Granted, the GFX 50R’s 51.4-megapixel sensor is smaller in area and lower resolution than an exponentially more expensive (and also physically larger) Phase One. But, after getting to use a GFX 50R for a day at PPE, I can say with certainty the results are lovely. A full hands-on write-up for the GFX 50R is coming, so keep watch! In the meantime, find a sample image below, shot with the GF 110mm f/2.
- Rangefinder-Inspired Body Design
- 51.4MP 43.8 x 32.9mm CMOS Sensor
- X-Processor Pro Image Processor
- Built-In 3.69m-Dot 0.77x OLED EVF
- 3.2″ 2.36m-Dot Tilting Touchscreen LCD
- 117-Point Contrast-Detection AF System
- Extended ISO 50-102400, 3 fps Shooting
- Full HD 1080p Video Recording at 30 fps
- Bluetooth Low Energy, Dual SD Card Slots
- Weather-Sealed Magnesium-Alloy Body
ZEISS Batis 40mm f/2 CF Lens for Sony E
This one is less revolutionary than some products on the list and more “new and really nice,” but Sony shooters with a taste for high-end glass will appreciate this one. It’s decently fast, has the gorgeous color and contrast one would expect from Zeiss, is sharp as a tack wide open and is not unattainably priced at $1299.

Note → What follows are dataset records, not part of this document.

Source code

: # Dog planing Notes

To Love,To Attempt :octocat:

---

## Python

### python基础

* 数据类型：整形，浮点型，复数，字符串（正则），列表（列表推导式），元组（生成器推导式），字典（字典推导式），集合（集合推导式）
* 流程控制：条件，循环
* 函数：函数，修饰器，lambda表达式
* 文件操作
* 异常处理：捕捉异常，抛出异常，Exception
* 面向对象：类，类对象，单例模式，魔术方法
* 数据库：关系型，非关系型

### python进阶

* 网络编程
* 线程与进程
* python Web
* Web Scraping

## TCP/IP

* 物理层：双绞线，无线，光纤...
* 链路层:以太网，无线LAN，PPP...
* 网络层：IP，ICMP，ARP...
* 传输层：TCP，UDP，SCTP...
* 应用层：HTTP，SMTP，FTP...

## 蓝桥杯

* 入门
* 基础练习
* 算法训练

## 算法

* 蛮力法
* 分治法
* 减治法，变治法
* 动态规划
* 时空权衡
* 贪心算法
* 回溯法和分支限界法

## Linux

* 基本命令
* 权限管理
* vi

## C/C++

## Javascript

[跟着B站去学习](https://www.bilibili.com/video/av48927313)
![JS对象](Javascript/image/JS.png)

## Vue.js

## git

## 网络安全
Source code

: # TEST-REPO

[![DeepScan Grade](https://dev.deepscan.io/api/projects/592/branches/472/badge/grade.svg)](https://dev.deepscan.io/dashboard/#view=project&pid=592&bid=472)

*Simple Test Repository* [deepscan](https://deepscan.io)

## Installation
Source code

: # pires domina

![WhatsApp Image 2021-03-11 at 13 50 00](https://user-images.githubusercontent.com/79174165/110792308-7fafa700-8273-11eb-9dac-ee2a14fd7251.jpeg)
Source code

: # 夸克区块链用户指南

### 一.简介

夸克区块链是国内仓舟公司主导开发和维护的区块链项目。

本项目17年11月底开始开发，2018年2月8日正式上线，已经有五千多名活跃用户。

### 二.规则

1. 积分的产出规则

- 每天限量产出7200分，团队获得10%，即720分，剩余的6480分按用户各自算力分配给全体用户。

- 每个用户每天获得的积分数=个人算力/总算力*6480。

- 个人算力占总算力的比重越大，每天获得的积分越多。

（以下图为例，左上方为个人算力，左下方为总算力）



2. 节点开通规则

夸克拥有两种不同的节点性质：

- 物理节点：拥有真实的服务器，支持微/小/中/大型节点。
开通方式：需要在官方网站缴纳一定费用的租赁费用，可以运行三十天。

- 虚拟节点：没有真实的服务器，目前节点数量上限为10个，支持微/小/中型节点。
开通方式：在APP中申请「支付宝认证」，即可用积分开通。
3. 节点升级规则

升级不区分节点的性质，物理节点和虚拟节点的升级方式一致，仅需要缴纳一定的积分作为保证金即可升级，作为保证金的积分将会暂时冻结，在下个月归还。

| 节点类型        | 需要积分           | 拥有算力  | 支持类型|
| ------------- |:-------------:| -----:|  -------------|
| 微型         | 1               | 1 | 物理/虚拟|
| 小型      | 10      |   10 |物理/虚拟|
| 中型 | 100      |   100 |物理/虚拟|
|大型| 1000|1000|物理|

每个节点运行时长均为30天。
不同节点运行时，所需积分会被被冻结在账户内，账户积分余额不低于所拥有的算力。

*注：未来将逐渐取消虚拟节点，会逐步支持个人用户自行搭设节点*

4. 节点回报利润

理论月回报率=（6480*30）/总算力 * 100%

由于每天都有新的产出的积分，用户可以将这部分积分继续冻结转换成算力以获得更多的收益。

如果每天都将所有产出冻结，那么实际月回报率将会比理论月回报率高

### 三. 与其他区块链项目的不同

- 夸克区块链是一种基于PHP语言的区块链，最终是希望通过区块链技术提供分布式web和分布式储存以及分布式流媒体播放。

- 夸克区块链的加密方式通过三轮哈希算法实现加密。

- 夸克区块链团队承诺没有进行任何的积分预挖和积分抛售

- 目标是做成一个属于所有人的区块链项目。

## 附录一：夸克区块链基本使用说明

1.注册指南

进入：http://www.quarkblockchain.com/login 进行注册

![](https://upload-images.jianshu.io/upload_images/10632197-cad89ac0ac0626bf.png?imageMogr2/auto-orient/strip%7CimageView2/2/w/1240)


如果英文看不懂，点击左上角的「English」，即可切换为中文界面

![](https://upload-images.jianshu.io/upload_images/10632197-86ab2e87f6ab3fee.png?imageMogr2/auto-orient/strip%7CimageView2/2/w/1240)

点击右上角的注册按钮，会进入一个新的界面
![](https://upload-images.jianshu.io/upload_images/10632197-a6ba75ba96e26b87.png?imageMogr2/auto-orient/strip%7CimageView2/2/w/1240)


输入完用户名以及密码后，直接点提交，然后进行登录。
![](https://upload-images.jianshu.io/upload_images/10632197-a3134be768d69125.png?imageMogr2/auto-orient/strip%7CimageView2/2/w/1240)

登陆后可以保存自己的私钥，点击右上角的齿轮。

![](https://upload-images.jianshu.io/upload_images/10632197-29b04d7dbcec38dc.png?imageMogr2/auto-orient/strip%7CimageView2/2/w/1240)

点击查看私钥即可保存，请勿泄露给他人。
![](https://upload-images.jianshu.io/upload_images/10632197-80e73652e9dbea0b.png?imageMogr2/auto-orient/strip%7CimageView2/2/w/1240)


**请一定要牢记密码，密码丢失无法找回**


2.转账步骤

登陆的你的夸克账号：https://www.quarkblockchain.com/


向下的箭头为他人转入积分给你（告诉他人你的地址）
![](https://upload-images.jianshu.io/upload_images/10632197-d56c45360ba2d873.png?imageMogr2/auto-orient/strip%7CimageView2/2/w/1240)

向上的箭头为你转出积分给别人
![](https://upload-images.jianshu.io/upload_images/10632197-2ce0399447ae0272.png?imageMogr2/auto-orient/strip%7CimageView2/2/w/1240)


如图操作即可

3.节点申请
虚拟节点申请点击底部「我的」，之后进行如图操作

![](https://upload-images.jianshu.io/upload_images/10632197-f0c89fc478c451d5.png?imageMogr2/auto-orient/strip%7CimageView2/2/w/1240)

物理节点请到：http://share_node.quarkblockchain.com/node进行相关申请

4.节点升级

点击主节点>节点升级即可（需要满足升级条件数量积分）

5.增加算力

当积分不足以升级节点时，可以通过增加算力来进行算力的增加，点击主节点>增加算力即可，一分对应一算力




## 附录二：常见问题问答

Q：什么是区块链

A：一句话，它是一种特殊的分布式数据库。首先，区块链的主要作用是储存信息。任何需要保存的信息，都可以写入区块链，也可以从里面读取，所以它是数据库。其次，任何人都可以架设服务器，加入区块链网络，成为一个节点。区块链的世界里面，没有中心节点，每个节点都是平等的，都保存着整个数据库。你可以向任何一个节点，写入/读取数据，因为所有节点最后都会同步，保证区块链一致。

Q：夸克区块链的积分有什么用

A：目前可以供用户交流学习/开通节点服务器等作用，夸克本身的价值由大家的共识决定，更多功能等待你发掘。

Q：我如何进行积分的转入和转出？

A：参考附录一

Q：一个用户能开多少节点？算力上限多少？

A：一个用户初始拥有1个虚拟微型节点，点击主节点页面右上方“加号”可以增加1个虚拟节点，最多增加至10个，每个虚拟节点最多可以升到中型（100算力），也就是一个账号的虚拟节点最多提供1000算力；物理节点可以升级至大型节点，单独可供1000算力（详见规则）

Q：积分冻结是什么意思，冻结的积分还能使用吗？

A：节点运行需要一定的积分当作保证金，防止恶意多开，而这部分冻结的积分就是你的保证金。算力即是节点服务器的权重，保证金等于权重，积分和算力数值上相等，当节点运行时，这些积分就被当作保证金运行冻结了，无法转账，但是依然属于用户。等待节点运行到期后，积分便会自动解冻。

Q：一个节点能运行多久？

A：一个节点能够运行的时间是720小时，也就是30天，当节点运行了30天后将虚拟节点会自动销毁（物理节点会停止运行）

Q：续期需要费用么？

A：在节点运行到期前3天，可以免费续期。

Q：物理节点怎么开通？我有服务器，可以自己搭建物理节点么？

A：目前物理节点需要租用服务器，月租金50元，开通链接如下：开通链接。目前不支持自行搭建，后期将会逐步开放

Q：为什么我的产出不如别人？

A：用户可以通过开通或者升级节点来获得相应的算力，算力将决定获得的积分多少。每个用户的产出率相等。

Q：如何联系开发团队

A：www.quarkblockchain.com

If you shoot Sony and have been looking for something in this focal length or for an excellent macro, the Zeiss Batis 40mm f/2 deserves your attention. Check out a couple sample images from the expo below. These were shot with the Batis 40mm f/2 and a Sony a9 at Zeiss’s booth demo.
- E-Mount Lens/Full-Frame Format
- Aperture Range: f/2 to f/22
- Distagon Optical Design
- Three Aspherical Elements
- Four Low Dispersion Glass Elements
- Floating Elements System
- ZEISS T* Anti-Reflective Coating
- OLED Display for Focus Distance and DoF
- Linear Autofocus Motor
- Dust and Moisture-Resistant Construction
Cecilia has been in the leather camera accessory business for a few years now and has just added camera bags to their lineup for the first time. High-end leather is in their DNA, having spurred from a 160-year old family business that has supplied leather for the likes of Leica, Agfa, Graflex, Coach, and Bausch & Lomb.
There are two styles of bag and two sizes for each style. The Humboldt (14L) and Mercator (16L) bags are zip-flat style backpacks, and Lambert (12L) and Tharp (8L) are messengers. They enter the arena with high-end leather camera bag purveyors like ONA, designed to appeal to those who don’t mind spending a little more for something well-crafted and stylish with whiffs of luxury. The bags are available in brown or black leather or charcoal cotton canvas with leather accents, the latter sitting at a lower price point.